═══ PASSAGE SHOWN

That wasn’t the committee’s only recommendation for change.

In fact, the committee issued eight recommendations in total, which include changes to the way the NIH tracks its women’s health research funding, creating new programs that attract scientists to women’s health research, increasing workforce development programs and implementing broad changes as to how the NIH prioritizes research.

One of the recommendations is a re-evaluation of the NIH’s sex as a biological variable (SABV) policy, which instructs researchers to consider biological sex in animal and human research.

The report says that uptake of the SABV policy has been less than ideal, potentially due to researchers worried about costs. Yet this should actually be a reason for the NIH to provide more funding, the report argued — not a reason for researchers to skimp on costs. Otherwise, scientists may miss valuable data that can inform how sex and gender impact medicine.

══════
═══ INFORMATION SHOWN

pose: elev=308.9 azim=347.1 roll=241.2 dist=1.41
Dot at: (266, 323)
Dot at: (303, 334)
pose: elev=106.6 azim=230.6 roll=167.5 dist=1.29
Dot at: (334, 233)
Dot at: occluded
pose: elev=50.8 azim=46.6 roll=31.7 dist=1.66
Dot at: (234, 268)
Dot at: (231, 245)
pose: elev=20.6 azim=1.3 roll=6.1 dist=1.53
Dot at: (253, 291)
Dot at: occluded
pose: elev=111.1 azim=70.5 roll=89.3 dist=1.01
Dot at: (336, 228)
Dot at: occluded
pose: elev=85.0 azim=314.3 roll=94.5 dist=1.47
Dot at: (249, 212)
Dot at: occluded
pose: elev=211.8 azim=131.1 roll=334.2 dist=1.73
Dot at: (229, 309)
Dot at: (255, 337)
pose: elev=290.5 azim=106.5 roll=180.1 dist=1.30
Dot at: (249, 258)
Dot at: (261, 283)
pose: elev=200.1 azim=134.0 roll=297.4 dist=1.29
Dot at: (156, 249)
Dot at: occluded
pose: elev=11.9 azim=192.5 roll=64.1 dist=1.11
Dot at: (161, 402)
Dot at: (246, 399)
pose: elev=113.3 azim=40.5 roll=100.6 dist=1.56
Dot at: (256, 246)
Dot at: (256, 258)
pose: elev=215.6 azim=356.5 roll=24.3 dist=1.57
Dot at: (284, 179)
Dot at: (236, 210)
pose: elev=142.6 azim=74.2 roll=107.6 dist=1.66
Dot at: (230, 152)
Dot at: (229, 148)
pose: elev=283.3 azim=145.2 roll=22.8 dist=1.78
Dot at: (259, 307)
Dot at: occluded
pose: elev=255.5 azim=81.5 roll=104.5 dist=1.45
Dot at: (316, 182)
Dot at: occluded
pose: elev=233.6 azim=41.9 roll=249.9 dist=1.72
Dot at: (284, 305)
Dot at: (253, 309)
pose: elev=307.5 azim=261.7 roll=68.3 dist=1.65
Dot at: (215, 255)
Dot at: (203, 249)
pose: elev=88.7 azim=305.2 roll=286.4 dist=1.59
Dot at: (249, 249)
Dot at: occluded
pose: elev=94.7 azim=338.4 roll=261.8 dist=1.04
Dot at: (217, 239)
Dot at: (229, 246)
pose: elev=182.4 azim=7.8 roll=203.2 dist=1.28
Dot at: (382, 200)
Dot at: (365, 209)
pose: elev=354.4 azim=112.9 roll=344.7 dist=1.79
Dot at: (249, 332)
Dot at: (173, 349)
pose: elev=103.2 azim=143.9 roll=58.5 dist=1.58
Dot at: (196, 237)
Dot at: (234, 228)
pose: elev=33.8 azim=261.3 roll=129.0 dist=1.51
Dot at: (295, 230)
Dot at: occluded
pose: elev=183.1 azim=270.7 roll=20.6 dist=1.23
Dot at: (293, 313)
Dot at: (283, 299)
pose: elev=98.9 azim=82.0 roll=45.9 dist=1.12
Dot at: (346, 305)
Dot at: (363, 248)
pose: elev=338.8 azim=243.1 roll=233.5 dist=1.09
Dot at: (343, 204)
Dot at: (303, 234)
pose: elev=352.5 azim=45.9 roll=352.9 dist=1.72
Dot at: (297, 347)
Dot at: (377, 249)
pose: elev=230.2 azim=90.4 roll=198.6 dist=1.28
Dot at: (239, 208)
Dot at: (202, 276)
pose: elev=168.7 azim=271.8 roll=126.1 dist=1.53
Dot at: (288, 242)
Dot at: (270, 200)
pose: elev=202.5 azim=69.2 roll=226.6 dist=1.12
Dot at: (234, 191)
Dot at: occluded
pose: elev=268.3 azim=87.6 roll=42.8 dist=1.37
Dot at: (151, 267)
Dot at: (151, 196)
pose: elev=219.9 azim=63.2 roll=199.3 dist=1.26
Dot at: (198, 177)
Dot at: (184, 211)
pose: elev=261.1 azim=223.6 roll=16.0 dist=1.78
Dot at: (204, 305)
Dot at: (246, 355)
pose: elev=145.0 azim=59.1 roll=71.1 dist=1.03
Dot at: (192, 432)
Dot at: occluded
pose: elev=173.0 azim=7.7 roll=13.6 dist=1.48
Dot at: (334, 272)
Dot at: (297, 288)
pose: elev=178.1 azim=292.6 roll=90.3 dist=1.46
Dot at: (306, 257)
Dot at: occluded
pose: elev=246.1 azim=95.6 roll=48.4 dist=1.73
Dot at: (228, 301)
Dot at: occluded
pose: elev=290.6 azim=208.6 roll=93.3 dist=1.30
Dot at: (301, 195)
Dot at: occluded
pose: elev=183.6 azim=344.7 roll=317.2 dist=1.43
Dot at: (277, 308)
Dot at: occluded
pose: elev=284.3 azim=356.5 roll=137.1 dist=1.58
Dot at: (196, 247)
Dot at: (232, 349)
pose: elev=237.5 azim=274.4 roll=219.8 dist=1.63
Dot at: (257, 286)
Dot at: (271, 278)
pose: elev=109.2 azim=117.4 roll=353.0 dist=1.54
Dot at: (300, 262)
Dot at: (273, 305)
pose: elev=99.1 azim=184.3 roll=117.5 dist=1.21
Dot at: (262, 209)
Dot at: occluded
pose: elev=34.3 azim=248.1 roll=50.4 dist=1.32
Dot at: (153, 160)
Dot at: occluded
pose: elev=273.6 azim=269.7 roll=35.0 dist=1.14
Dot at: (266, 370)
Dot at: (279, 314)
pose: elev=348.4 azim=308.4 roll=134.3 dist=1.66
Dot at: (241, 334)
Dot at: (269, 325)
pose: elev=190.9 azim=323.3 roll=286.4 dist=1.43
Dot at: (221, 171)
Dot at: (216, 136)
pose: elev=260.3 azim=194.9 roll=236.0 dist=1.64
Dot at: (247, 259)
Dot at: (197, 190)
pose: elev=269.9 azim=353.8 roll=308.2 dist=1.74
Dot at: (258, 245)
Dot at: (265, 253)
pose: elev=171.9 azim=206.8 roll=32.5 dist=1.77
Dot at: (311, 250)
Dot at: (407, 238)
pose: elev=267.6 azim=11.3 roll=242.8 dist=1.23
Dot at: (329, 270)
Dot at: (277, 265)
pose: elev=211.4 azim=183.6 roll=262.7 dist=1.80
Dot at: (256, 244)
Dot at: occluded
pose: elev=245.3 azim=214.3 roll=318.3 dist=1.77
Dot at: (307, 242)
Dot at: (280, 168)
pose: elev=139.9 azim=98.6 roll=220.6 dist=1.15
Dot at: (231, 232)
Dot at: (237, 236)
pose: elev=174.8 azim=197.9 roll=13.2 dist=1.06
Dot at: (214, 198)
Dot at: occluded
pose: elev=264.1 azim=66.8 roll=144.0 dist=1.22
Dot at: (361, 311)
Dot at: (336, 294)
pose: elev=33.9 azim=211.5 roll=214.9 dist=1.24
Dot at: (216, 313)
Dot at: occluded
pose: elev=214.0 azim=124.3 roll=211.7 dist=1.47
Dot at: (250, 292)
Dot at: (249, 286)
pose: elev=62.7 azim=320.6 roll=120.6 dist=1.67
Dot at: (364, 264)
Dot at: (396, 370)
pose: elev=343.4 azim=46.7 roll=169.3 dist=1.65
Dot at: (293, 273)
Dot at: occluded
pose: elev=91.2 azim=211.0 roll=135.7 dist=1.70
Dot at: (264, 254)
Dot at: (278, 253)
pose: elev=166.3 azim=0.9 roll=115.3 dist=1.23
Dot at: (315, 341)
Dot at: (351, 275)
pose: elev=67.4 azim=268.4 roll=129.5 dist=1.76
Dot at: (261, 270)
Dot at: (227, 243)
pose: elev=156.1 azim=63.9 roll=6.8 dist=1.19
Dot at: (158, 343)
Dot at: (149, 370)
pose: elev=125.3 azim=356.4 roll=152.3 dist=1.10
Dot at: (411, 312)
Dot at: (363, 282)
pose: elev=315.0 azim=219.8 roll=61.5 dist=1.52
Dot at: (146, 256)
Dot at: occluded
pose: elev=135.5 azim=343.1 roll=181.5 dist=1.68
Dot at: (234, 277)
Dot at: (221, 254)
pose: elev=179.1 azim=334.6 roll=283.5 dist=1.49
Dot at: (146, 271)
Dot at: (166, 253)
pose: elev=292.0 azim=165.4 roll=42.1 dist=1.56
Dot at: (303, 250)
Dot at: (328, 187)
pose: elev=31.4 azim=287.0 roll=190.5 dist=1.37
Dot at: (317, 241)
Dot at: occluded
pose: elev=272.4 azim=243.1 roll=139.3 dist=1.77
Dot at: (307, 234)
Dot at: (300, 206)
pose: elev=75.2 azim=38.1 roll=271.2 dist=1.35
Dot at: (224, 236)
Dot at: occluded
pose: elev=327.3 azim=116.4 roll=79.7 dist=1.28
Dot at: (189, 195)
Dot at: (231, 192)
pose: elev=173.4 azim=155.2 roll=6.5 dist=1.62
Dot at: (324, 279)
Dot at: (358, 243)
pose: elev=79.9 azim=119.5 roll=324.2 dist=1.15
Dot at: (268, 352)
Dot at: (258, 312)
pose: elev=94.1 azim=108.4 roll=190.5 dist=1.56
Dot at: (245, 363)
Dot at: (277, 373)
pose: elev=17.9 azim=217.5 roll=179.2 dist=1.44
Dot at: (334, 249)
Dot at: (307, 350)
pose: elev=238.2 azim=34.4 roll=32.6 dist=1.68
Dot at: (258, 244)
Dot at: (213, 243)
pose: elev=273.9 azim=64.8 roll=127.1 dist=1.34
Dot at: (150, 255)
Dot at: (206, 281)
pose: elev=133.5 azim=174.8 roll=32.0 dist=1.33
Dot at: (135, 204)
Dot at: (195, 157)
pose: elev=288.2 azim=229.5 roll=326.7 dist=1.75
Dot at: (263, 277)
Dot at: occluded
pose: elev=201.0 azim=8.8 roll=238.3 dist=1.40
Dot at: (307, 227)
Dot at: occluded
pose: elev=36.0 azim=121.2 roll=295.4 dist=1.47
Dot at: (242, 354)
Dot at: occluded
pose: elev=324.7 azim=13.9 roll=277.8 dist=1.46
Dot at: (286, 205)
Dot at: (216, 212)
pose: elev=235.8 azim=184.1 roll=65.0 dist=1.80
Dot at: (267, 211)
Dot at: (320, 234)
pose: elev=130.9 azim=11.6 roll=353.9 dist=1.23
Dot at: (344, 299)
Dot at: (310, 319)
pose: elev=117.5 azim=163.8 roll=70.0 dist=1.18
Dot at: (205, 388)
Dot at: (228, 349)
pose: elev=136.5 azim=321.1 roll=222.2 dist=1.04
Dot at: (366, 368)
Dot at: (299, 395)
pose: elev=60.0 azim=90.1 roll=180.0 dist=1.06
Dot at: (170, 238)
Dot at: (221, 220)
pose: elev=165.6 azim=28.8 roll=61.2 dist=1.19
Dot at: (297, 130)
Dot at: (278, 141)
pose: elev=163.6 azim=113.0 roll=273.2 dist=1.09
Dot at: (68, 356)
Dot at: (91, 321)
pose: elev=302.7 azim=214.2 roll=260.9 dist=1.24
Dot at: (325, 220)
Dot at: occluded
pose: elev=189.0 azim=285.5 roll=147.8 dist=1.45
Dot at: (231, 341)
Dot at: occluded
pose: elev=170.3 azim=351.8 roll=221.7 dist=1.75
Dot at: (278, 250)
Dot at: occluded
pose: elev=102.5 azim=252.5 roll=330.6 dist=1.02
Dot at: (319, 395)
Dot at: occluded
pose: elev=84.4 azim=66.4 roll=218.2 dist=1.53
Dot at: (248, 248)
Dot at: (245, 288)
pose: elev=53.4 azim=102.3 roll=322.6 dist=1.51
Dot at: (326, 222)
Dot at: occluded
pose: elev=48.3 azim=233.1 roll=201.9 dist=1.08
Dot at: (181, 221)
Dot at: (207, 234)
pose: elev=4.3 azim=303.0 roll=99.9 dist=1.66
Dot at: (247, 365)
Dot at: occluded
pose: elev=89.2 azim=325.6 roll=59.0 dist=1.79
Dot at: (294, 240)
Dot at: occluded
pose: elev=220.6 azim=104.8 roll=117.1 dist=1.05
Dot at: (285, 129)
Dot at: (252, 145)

══════

For each statement below, say whether it agrees with the passage on the committee's recommendations, answering yes or no and quoting the deciding words. 1. The committee made eight recommendations in all. 2. The SABV policy covers only human research. 3. The report treated researchers' cost worries as a reason for the NIH to give more funding. The data is separate from the passage and is not part of it.

■ REPLY:
1. Yes: "the committee issued eight recommendations in total"
2. No: "consider biological sex in animal and human research"
3. Yes: "this should actually be a reason for the NIH to provide more funding"